● WORK ITEM: Omit all pictures and give the records below again exactly as written.

● SUPPLIED MATERIAL:
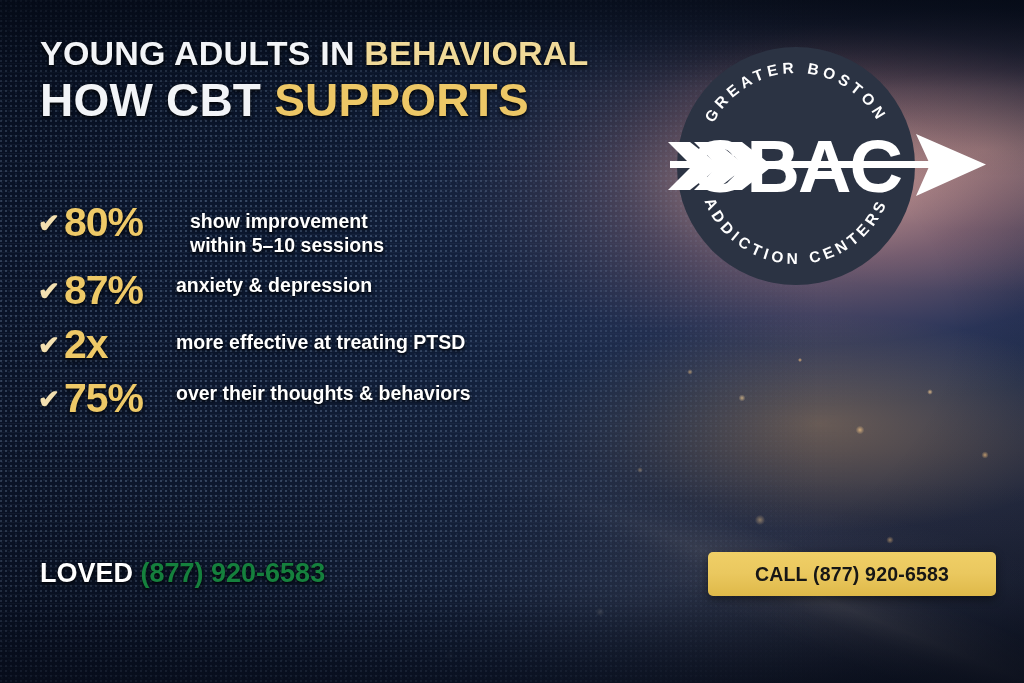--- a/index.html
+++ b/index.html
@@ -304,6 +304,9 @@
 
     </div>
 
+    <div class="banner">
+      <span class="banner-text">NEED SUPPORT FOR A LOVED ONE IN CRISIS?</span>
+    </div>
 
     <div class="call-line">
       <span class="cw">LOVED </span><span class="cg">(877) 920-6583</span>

● SOLUTION:
--- a/index.html
+++ b/index.html
@@ -304,6 +304,9 @@
 
     </div>
 
+    <div class="banner">
+      <span class="banner-text">NEED SUPPORT FOR A LOVED ONE IN CRISIS?</span>
+    </div>
 
     <div class="call-line">
       <span class="cw">LOVED </span><span class="cg">(877) 920-6583</span>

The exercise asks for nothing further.